Nov. 11 (Bloomberg) -- Petroleos Mexicanos, Latin America’s largest oil producer, would benefit from following the path of Brazil’s state-controlled Petroleo Brasileiro SA and selling a stake to the public, according to Luis Tellez, chairman and chief executive officer of Bolsa Mexicana de Valores SAB.
“Pemex should move the way Petrobras has moved, with the government having still controlling shares and having a very transparent privately run company,” Tellez said today in an interview at Bloomberg’s headquarters in New York. “Within the political establishment, within Congress, within the parties, the issue of Petrobras is being discussed.”
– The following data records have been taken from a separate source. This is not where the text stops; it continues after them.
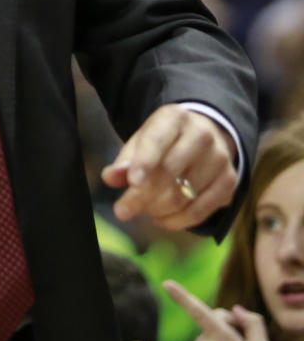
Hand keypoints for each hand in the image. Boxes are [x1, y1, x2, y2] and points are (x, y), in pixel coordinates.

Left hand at [100, 104, 237, 229]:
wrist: (203, 135)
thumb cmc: (164, 141)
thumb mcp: (141, 141)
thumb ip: (125, 160)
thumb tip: (110, 177)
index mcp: (175, 118)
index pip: (158, 140)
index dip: (145, 161)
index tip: (132, 182)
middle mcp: (202, 135)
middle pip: (169, 172)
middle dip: (142, 196)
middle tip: (122, 210)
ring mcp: (219, 159)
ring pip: (183, 196)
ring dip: (157, 210)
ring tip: (143, 210)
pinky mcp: (229, 182)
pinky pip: (200, 212)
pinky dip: (176, 221)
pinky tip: (161, 218)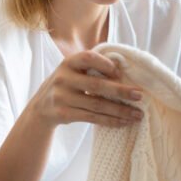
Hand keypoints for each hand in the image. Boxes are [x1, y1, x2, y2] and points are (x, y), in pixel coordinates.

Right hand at [27, 50, 144, 128]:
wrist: (41, 107)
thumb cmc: (66, 85)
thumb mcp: (72, 71)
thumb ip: (91, 68)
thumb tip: (123, 69)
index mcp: (68, 63)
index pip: (89, 58)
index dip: (106, 64)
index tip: (120, 73)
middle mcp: (63, 78)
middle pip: (96, 85)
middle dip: (121, 91)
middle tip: (139, 96)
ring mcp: (62, 97)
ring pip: (97, 105)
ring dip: (120, 110)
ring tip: (137, 114)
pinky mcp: (64, 114)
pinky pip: (92, 118)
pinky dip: (110, 121)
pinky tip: (123, 122)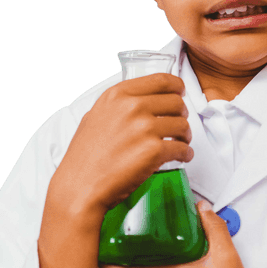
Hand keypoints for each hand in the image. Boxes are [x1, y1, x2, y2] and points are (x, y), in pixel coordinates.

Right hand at [49, 72, 192, 218]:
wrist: (80, 187)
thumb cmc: (85, 158)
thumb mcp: (95, 118)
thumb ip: (118, 106)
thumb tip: (139, 102)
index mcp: (117, 95)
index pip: (160, 80)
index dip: (177, 87)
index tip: (180, 92)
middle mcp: (132, 107)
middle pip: (176, 102)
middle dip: (182, 115)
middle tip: (179, 125)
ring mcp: (144, 128)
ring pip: (182, 125)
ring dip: (185, 136)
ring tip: (180, 143)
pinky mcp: (153, 151)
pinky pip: (182, 148)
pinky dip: (186, 154)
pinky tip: (182, 157)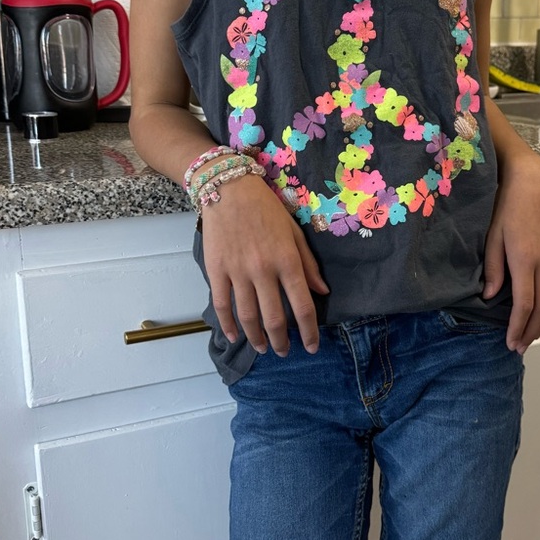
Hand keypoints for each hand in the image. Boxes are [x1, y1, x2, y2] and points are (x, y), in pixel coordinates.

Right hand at [200, 174, 328, 355]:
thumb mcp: (294, 232)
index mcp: (287, 261)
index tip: (312, 346)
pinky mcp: (216, 270)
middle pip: (275, 319)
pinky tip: (235, 336)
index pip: (303, 306)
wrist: (228, 188)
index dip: (309, 331)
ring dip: (257, 338)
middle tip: (284, 352)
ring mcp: (238, 272)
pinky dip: (228, 325)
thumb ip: (308, 264)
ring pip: (248, 317)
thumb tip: (322, 292)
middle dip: (282, 342)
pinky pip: (222, 305)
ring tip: (264, 348)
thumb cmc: (266, 208)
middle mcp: (263, 271)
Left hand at [482, 153, 539, 353]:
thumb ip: (492, 269)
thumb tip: (490, 297)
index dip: (519, 327)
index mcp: (525, 260)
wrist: (533, 181)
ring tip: (534, 332)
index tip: (512, 342)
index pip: (524, 304)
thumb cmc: (507, 204)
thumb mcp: (492, 237)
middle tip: (521, 345)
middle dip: (532, 330)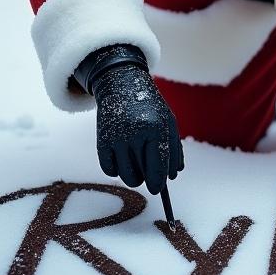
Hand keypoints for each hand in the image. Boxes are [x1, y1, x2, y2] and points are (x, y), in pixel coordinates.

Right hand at [75, 45, 183, 193]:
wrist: (120, 84)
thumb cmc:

Petrobras first sold shares to the public in December 1957 on the now extinct Rio de Janeiro stock exchange and has soared more than six-fold in the past decade. The company raised as much as $70 billion in the world’s largest share sale in September to help finance its $224 billion investment plan.
State-owned Pemex, as the company is known, had revenue of $83.4 in 2009 and provides about a third of Mexico’s public budget.
Tellez said a Pemex IPO has support even among members of Mexico’s Party of the Democratic Revolution, whose presidential candidate in the 2006 elections, Andres Manuel Lopez Obrador, worked to derail efforts to loosen the company’s monopoly on energy production in 2008. Mexico’s constitution reserves the ownership of oil and gas for the state and bans any accord that would give outsiders an equity stake in oil projects.
“The enlightened people of the PRD are saying we have to do something, and look at what President Lula did, and look at what Petrobras is doing,” Tellez said. “I think that there will be a turning point which will be the election of 2012.”
Ten companies may sell shares in the Mexican market next year, including the Mexican units of foreign-based oil-services providers, Tellez said. The nation will probably have one more IPO this year after OHL Mexico SAB, a unit of Spanish construction company Obrascon Huarte Lain SA, raised 9.7 billion pesos ($797 million) in Mexico’s biggest offering yesterday, he said.